Next, I looked at cgroup version:
mount | grep cgroup
Both were using cgroup v2, but the behavior was different. I suspected memory accounting.
I then inspected a failing container's cgroup memory stats:
docker inspect <container_id> | grep -i memory
cat /sys/fs/cgroup/system.slice/docker-<container_id>.scope/memory.current
cat /sys/fs/cgroup/system.slice/docker-<container_id>.scope/memory.max
The memory.max value was lower than I expected. It wasn't coming from my Compose file—it was inherited from the parent slice.
I checked systemd's slice limits:
systemctl show docker.service | grep Memory
There it was: MemoryMax was set to the LXC container's total RAM. Every Docker container was fighting for a share of that fixed pool.
What Didn't Work
My first attempt was to remove all mem_limit directives from Compose files. I thought maybe the limits were just too low. That made things worse—containers would start, consume all available memory, and crash the entire Docker daemon.
Next, I tried setting memory.swap.max manually in the cgroup:
echo 2G > /sys/fs/cgroup/system.slice/docker.service/memory.swap.max
That failed with a permission error. Turns out you can't set swap limits on a slice that's already active without reloading systemd.
I also tried downgrading Docker. Didn't help. The issue was kernel-side, not Docker-side.
What Actually Fixed It
I had to do three things:
1. Override systemd's Docker service memory limit
I created a systemd drop-in file:
mkdir -p /etc/systemd/system/docker.service.d
nano /etc/systemd/system/docker.service.d/memory.conf
Contents:
[Service]
MemoryMax=infinity
MemoryHigh=infinity
This removed the inherited cgroup limit from the LXC container. Docker could now use all available memory.
systemctl daemon-reload
systemctl restart docker
2. Set explicit memory limits in Compose files
For every service, I added:
deploy:
resources:
limits:
memory: 1G
reservations:
memory: 512M
I used the deploy syntax instead of the old mem_limit because it's more explicit about hard vs. soft limits. The reservations value tells Docker to guarantee that much memory. The limits value is the hard cap.

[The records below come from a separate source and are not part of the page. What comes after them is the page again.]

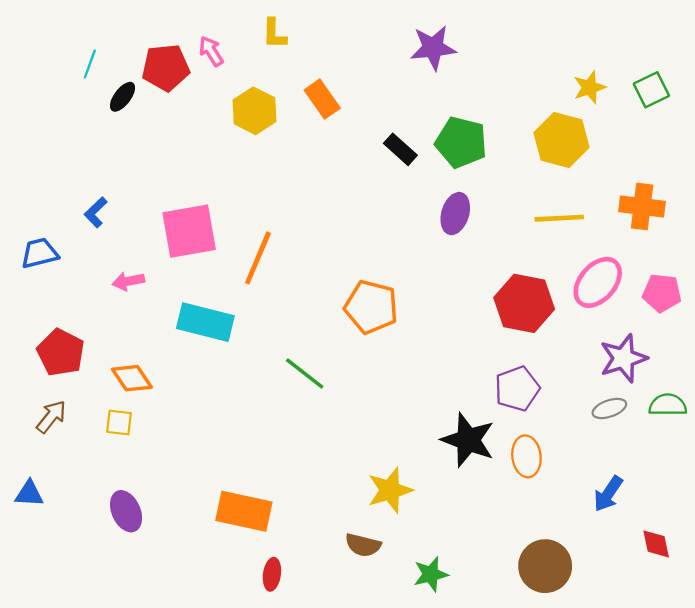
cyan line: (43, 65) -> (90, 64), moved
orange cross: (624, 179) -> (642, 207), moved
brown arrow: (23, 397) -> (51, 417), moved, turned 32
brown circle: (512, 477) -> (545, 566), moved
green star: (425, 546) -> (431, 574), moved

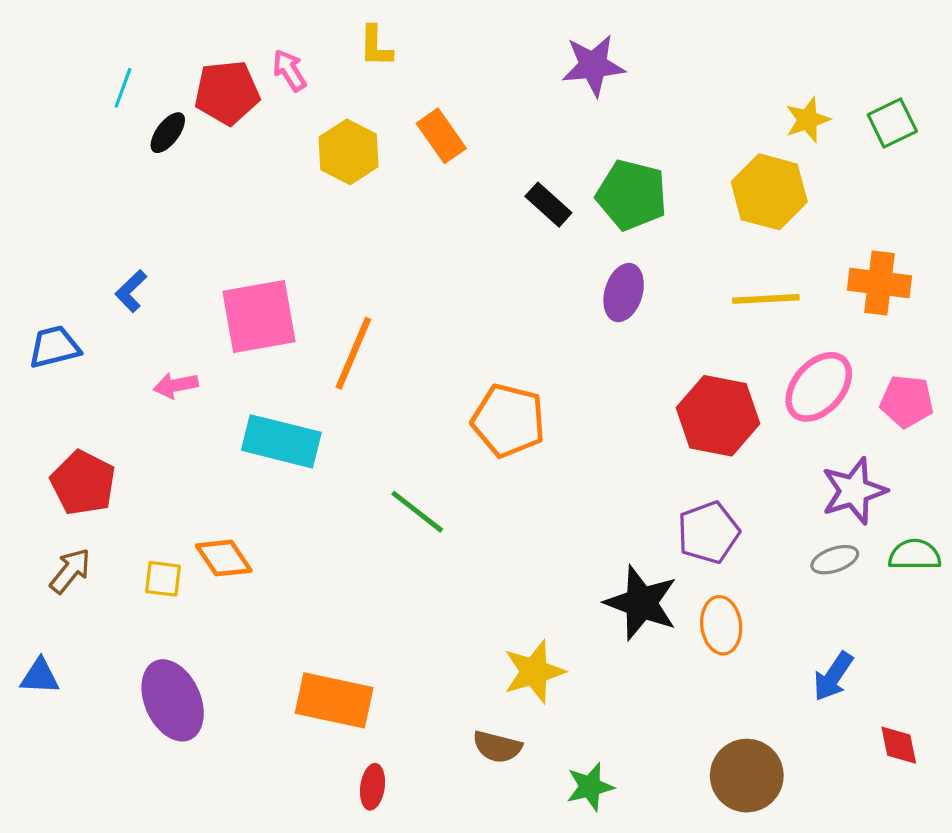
orange diamond: (132, 378) -> (224, 558), moved
purple ellipse: (126, 511) -> (173, 700), size x1.4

I set these based on actual usage, not guesses. I ran docker stats for a week on the working 22.04 containers and noted peak memory usage for each service.
3. Enable swap accounting in the kernel
I added this to /etc/default/grub:
GRUB_CMDLINE_LINUX="swapaccount=1 cgroup_enable=memory"
Then:
update-grub
reboot
This allowed the kernel to track swap usage per cgroup. Without it, containers would OOM kill even when swap was available.
Why This Matters for LXC Containers
If you're running Docker inside Proxmox LXC containers, you're adding another layer of cgroup nesting. Proxmox sets memory limits on the LXC container. Systemd inside the container sets limits on Docker. Docker sets limits on individual containers.
Under kernel 5.x, these layers were loosely enforced. Kernel 6.x enforces them strictly, in order. If any layer is too restrictive, everything below it breaks.
The fix is to be explicit at every layer:
- Set the LXC container's memory high enough to handle peak Docker usage
- Remove or raise systemd's Docker service limit
- Set per-container limits in Compose files
Don't rely on defaults. They changed.
What I'm Still Watching
After the fix, everything stabilized. But I'm monitoring a few things:
- Memory pressure: I added a Prometheus exporter to track cgroup memory stats. If
memory.pressurespikes, I know a container is hitting its limit. - OOM kills: I set up alerts in Grafana for kernel OOM events. If a container gets killed, I get notified immediately.
- Swap usage: I'm tracking how much swap Docker actually uses now that it's enabled. So far, it's minimal—most services stay within their limits.
I also haven't tested this on kernel 6.10+ yet. I'm staying on 6.8 until I see how the next LTS release handles it.
Key Takeaways
Kernel 6.x changed how cgroup v2 memory limits work. If you're running Docker on Ubuntu 24.04 or any distro with a 6.x kernel, expect breakage if you relied on loose memory enforcement.
The fix isn't one thing—it's a combination of systemd overrides, explicit Compose limits, and kernel parameters. You can't skip any of them.
If you're running Docker inside LXC containers, test the upgrade on a non-critical container first. Don't assume your old Compose files will work.
And if you see random OOM kills after upgrading, check cgroup memory limits before blaming Docker. The kernel is doing exactly what it's supposed to do—you just didn't tell it the right limits.